The results presented in

Table 3. Presents a comparison of the preparation methods and different dopants affecting the energy band gap of ZnS, as reported in the literature, in relation to the ZnS synthesized in this study.

Materials	Preparation Method	Energy Band Gap (eV)	References
ZnS	Co-precipitation	3.96	[38]
ZnS:Mn		4.07	[38]
ZnS:Cu		3.92	[38]
Zn0.9Al0.1S	Co-precipitation	4.01	[39]
Zn0.92Al0.08S		3.94	[39]
Zn0.97Cr0.03S	Co-precipitation	4.03	[16]
ZnS	Co-precipitation	3.8	[40]
Ni-doped ZnS		3.7	[40]
ZnS:Br (2%)	Ultrasonic spraying	3.8	[41]
P25	Standard	3.15	[37]
ZnS	Hydrothermal	3.81	This Work
Zn0.96Ni0.04S	Hydrothermal	3.75

highlight the advantages of the current work over previous studies in several aspects. Firstly, the ZnS nanomaterials synthesized in this study using the hydrothermal method demonstrated an energy band gap of 3.81 eV for undoped ZnS and 3.75 eV for Ni-doped ZnS. These values are comparable to or narrower than those reported for ZnS prepared by other methods, such as co-precipitation or ultrasonic spraying, indicating that the hydrothermal method employed in this study is effective in tailoring the band gap energy.

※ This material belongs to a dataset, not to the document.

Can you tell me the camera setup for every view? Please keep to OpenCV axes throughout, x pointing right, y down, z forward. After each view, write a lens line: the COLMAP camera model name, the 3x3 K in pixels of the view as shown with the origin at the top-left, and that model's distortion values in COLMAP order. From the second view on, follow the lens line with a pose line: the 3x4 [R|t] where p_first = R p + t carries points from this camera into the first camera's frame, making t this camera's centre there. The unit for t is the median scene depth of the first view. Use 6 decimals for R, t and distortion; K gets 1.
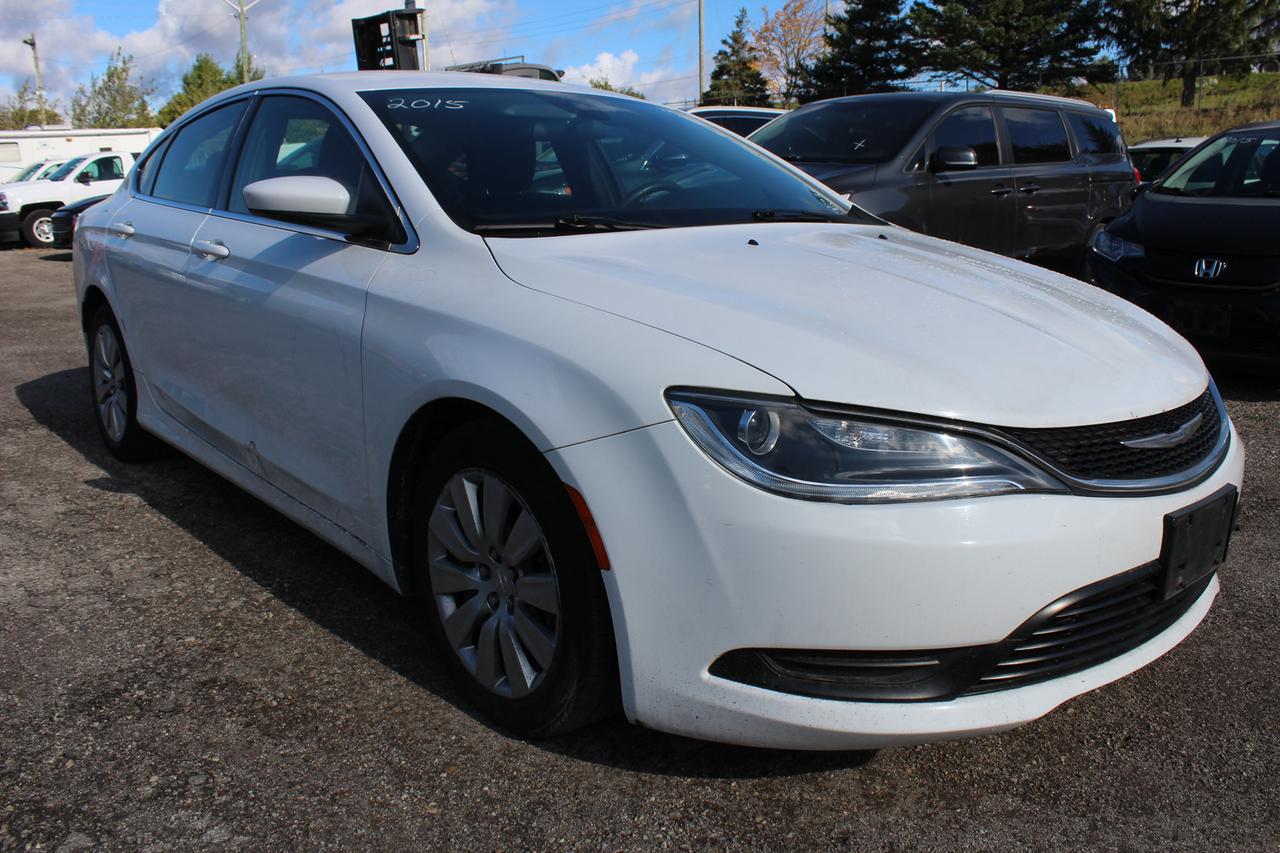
lens RADIAL K [[1065.5, 0, 645.6], [0, 1065.5, 411.4], [0, 0, 1]] dist [-0.162364, 0.145818]
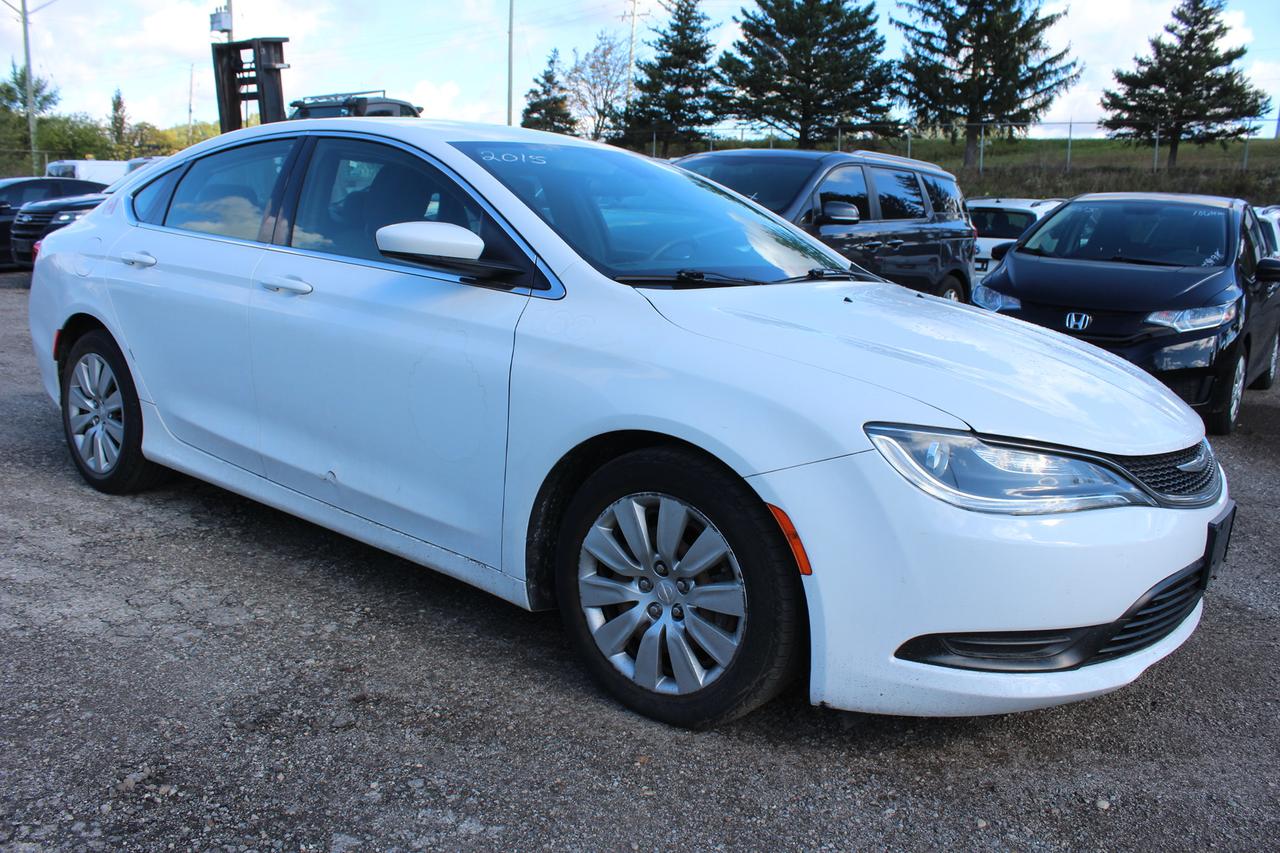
lens RADIAL K [[1065.5, 0, 645.6], [0, 1065.5, 411.4], [0, 0, 1]] dist [-0.162364, 0.145818]
pose [[0.980804, 0.008604, 0.194808, -0.269665], [-0.002142, 0.999441, -0.033355, 0.003467], [-0.194986, 0.032297, 0.980274, -0.082376]]
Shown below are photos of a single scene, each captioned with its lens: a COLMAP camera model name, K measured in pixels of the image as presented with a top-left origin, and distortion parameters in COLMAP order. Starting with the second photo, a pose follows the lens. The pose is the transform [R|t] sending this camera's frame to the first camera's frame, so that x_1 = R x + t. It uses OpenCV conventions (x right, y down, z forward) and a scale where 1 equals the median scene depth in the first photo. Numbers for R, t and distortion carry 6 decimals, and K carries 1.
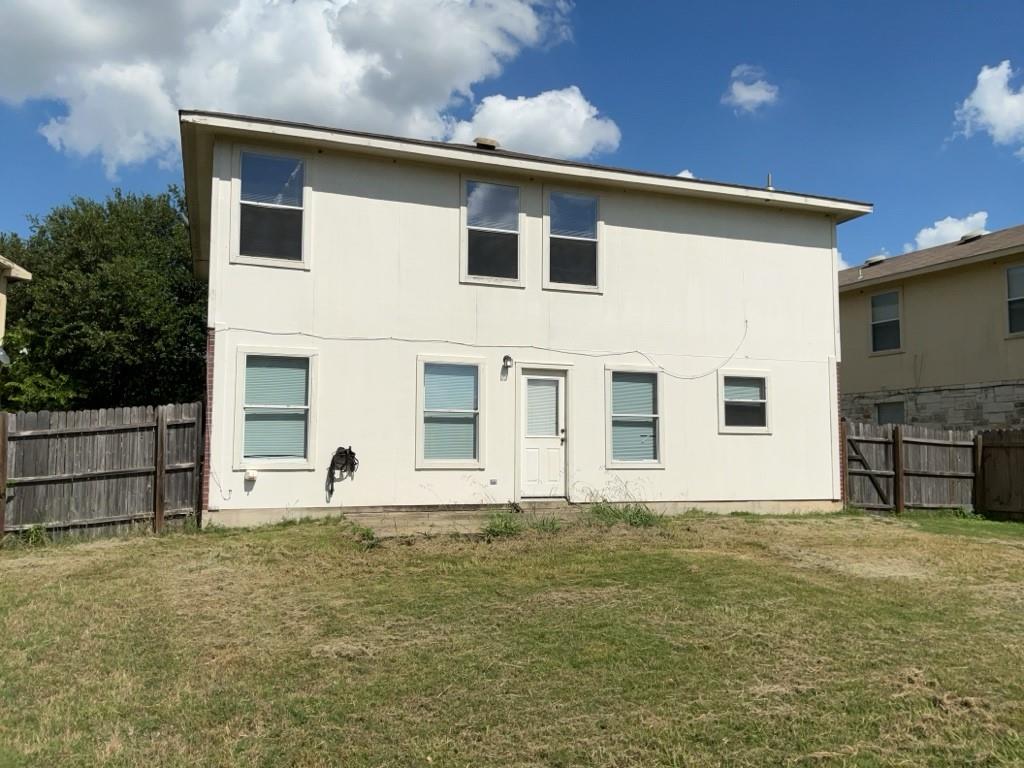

Moreover, the band gap narrowing observed in the Ni-doped ZnS (3.75 eV) compared to undoped ZnS (3.81 eV) demonstrates a successful modification of the electronic structure, which is crucial for enhancing the photocatalytic or optoelectronic properties. Furthermore, the present work shows that the energy band gaps of 3.81 eV and 3.75 eV, respectively, are significantly higher than the standard P25 reference material with an energy band gap of 3.15 eV [37]. This tuning of the band gap is advantageous for specific applications, such as photocatalysis and energy conversion, where a precise band gap is essential for optimal performance. Additionally, the hydrothermal method used in this study offers a more controlled synthesis environment, potentially resulting in better crystallinity and uniformity of the nanoparticles. Unlike co-precipitation or ultrasonic spraying methods, which may produce particles with more variability in size and shape, the hydrothermal method can provide a more uniform distribution of dopants, leading to more consistent and reproducible material properties. In summary, the advantages of the current work lie in the effective band gap tuning through Ni doping, the use of a hydrothermal method that allows for better control over particle characteristics, and the production of materials with potential applicability in energy-related fields, such as photocatalysis, where precise control of the band gap and material properties is critical.

4. Conclusions

This study successfully synthesized both undoped and Ni-doped ZnS nanoparticles via a hydrothermal method, providing a detailed characterization of their structural, optical, and surface properties. The XRD analysis confirmed the cubic crystal structure of ZnS, with the successful incorporation of Ni ions without altering the overall lattice configuration. The incorporation of Ni ions led to changes in the average crystal size, with an increase up to 6% Ni doping and a subsequent decrease at higher concentrations. FT-IR spectroscopy validated the presence of characteristic Zn–S bonds and indicated successful Ni incorporation through shifts and intensity variations in the vibrational bands. SEM and EDX analyses revealed the homogeneous distribution of Ni within the ZnS matrix, while XPS further confirmed the chemical composition and bonding states of the elements. UV–vis spectroscopy demonstrated a blueshift in the band gap with varying Ni concentrations, highlighting changes in electronic transitions attributed to Ni doping. Moreover, the modification of ZnS nanoparticles with Ni significantly adjusts the surface area and pore characteristics, contributing to the improved photocatalytic efficiency observed in this study. These findings illustrate how Ni doping can effectively tune the properties of ZnS nanoparticles, making them promising candidates for applications in photocatalysis, optoelectronics, and other fields requiring specific optical and electronic properties. Further exploration could focus on optimizing the Ni doping level to enhance the desired properties for targeted applications.